→ **What you are asked to do**: Revise the material below, replacing "collector number" with "collection number" wherever it appears and leaving everything else unchanged.

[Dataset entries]
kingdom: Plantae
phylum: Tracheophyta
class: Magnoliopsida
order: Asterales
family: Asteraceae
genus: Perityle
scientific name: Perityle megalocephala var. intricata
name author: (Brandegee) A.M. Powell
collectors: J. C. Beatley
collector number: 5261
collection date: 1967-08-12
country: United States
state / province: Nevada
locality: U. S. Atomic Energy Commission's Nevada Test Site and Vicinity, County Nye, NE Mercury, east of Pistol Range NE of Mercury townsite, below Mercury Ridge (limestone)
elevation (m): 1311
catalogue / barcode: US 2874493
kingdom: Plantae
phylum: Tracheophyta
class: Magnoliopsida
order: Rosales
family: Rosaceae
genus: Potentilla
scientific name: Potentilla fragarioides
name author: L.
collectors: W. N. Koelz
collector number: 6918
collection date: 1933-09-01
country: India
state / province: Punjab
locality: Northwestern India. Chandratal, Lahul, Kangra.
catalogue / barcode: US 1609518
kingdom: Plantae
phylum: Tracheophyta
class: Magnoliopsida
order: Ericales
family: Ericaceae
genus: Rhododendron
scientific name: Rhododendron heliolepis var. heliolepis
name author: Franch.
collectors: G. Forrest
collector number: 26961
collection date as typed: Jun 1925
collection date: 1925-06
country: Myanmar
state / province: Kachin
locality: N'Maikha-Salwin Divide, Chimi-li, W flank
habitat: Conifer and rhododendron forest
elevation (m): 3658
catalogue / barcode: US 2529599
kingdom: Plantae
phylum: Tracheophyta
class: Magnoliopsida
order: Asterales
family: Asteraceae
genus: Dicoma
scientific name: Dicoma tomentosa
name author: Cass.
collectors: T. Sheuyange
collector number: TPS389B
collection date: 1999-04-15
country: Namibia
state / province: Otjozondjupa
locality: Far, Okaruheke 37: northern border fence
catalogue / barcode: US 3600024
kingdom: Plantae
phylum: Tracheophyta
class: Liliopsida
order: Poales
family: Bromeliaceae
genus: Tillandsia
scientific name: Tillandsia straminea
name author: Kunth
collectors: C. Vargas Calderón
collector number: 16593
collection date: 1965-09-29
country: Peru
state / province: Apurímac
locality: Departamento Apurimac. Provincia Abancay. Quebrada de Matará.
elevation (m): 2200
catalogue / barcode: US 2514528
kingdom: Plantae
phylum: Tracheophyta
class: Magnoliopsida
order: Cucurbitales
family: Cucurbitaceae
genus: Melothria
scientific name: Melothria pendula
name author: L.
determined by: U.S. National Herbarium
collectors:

→ **Complete answer**:
kingdom: Plantae
phylum: Tracheophyta
class: Magnoliopsida
order: Asterales
family: Asteraceae
genus: Perityle
scientific name: Perityle megalocephala var. intricata
name author: (Brandegee) A.M. Powell
collectors: J. C. Beatley
collection number: 5261
collection date: 1967-08-12
country: United States
state / province: Nevada
locality: U. S. Atomic Energy Commission's Nevada Test Site and Vicinity, County Nye, NE Mercury, east of Pistol Range NE of Mercury townsite, below Mercury Ridge (limestone)
elevation (m): 1311
catalogue / barcode: US 2874493
kingdom: Plantae
phylum: Tracheophyta
class: Magnoliopsida
order: Rosales
family: Rosaceae
genus: Potentilla
scientific name: Potentilla fragarioides
name author: L.
collectors: W. N. Koelz
collection number: 6918
collection date: 1933-09-01
country: India
state / province: Punjab
locality: Northwestern India. Chandratal, Lahul, Kangra.
catalogue / barcode: US 1609518
kingdom: Plantae
phylum: Tracheophyta
class: Magnoliopsida
order: Ericales
family: Ericaceae
genus: Rhododendron
scientific name: Rhododendron heliolepis var. heliolepis
name author: Franch.
collectors: G. Forrest
collection number: 26961
collection date as typed: Jun 1925
collection date: 1925-06
country: Myanmar
state / province: Kachin
locality: N'Maikha-Salwin Divide, Chimi-li, W flank
habitat: Conifer and rhododendron forest
elevation (m): 3658
catalogue / barcode: US 2529599
kingdom: Plantae
phylum: Tracheophyta
class: Magnoliopsida
order: Asterales
family: Asteraceae
genus: Dicoma
scientific name: Dicoma tomentosa
name author: Cass.
collectors: T. Sheuyange
collection number: TPS389B
collection date: 1999-04-15
country: Namibia
state / province: Otjozondjupa
locality: Far, Okaruheke 37: northern border fence
catalogue / barcode: US 3600024
kingdom: Plantae
phylum: Tracheophyta
class: Liliopsida
order: Poales
family: Bromeliaceae
genus: Tillandsia
scientific name: Tillandsia straminea
name author: Kunth
collectors: C. Vargas Calderón
collection number: 16593
collection date: 1965-09-29
country: Peru
state / province: Apurímac
locality: Departamento Apurimac. Provincia Abancay. Quebrada de Matará.
elevation (m): 2200
catalogue / barcode: US 2514528
kingdom: Plantae
phylum: Tracheophyta
class: Magnoliopsida
order: Cucurbitales
family: Cucurbitaceae
genus: Melothria
scientific name: Melothria pendula
name author: L.
determined by: U.S. National Herbarium
collectors:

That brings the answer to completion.